■ **Data for review**
⟨

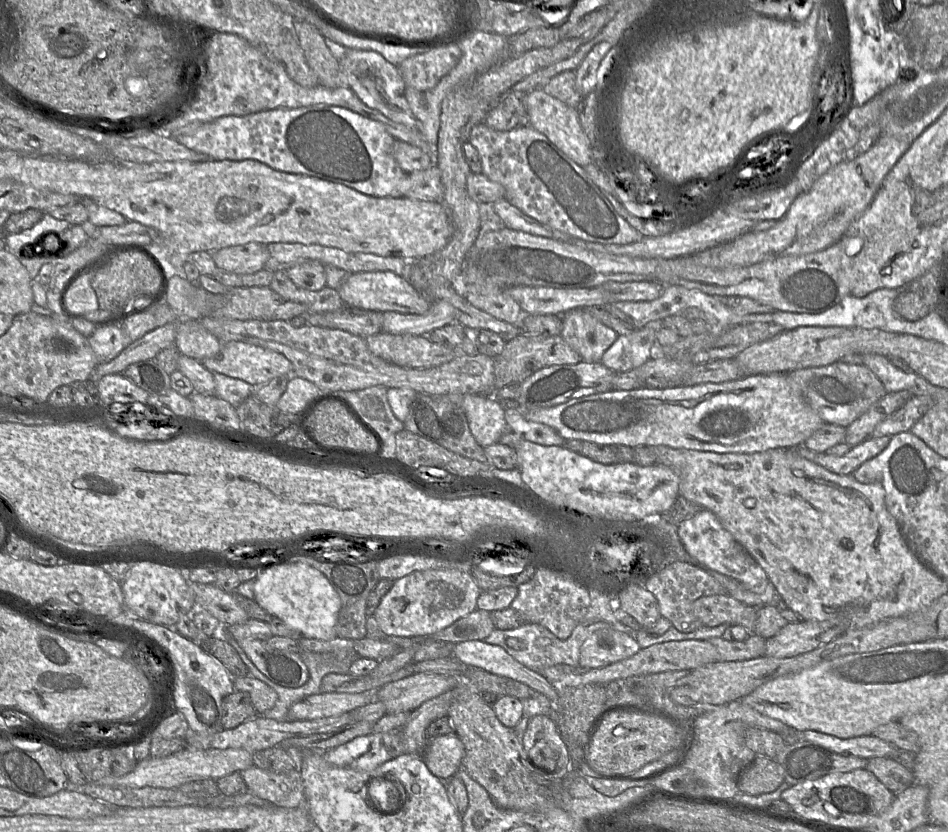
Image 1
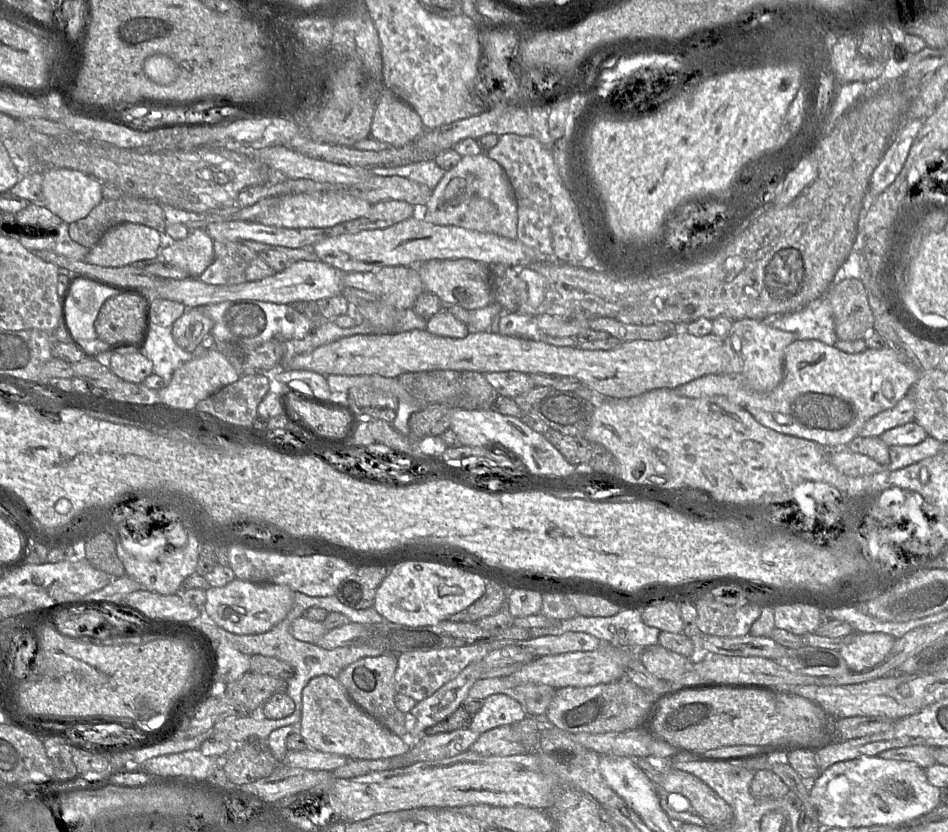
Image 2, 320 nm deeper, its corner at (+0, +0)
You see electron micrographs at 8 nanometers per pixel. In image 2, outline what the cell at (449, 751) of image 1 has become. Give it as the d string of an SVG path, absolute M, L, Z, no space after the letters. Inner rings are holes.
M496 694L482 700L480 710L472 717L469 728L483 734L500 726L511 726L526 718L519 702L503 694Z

⟩
⟨

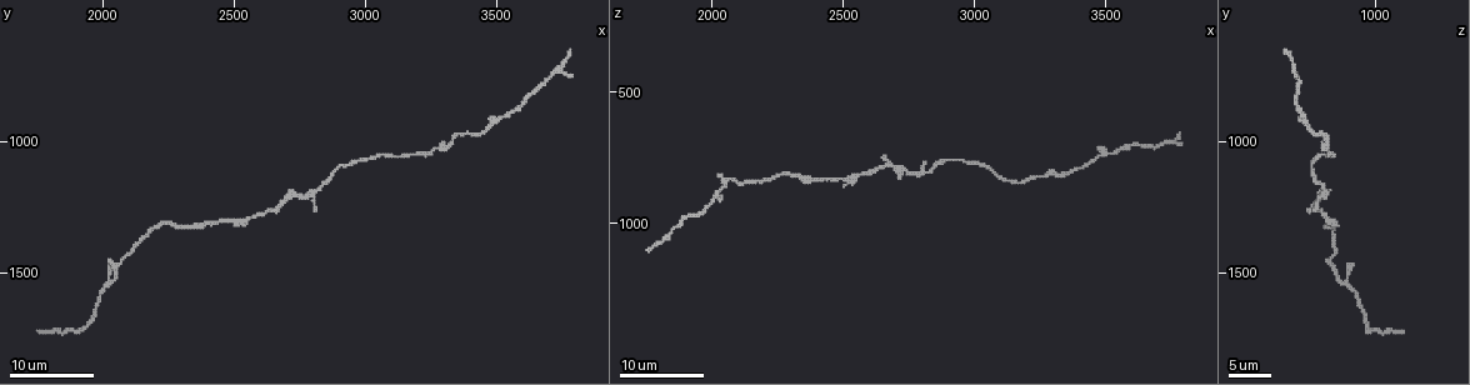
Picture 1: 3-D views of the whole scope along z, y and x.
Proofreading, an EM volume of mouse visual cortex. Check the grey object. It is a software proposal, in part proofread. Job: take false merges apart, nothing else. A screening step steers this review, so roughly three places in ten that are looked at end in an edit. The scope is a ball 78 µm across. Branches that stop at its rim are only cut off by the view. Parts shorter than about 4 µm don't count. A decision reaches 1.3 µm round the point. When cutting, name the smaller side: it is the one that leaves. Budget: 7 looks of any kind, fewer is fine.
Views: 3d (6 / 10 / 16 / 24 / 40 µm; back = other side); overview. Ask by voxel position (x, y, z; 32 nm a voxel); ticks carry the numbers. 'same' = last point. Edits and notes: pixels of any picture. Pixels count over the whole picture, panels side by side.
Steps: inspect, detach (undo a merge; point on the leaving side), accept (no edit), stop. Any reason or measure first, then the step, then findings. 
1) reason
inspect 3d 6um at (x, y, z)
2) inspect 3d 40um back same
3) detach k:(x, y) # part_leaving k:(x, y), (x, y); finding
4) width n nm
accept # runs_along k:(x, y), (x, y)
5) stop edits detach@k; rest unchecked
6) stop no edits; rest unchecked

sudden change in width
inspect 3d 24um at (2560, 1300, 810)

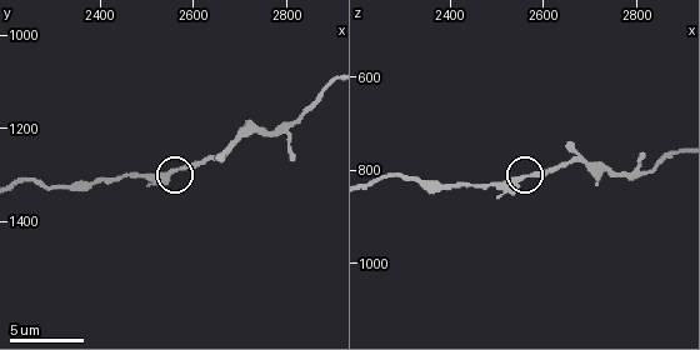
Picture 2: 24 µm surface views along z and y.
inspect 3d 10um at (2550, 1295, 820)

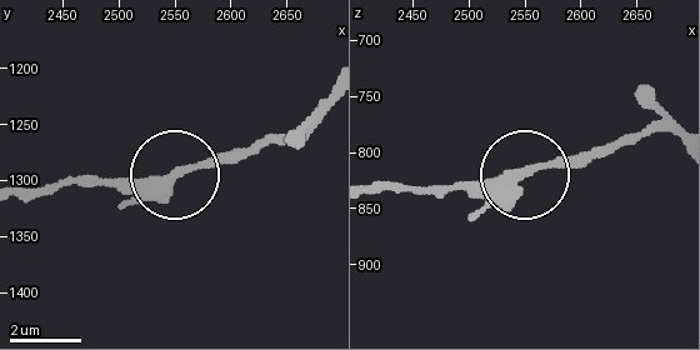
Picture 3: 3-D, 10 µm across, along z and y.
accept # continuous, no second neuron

⟩
⟨

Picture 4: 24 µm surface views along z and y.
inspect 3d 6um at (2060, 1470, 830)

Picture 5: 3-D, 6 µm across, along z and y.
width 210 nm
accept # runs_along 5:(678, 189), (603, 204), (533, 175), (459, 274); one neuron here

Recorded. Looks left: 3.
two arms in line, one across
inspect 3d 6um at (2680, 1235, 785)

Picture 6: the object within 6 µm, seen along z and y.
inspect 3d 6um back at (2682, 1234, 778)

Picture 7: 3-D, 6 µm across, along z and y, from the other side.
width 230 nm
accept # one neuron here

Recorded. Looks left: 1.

⟩

■ **Problem statement**
Identify the lines of the data that contain the word "detach". Copy each of them.

■ **Reply**
Steps: inspect, detach (undo a merge; point on the leaving side), accept (no edit), stop. Any reason or measure first, then the step, then findings. 
3) detach k:(x, y) # part_leaving k:(x, y), (x, y); finding
5) stop edits detach@k; rest unchecked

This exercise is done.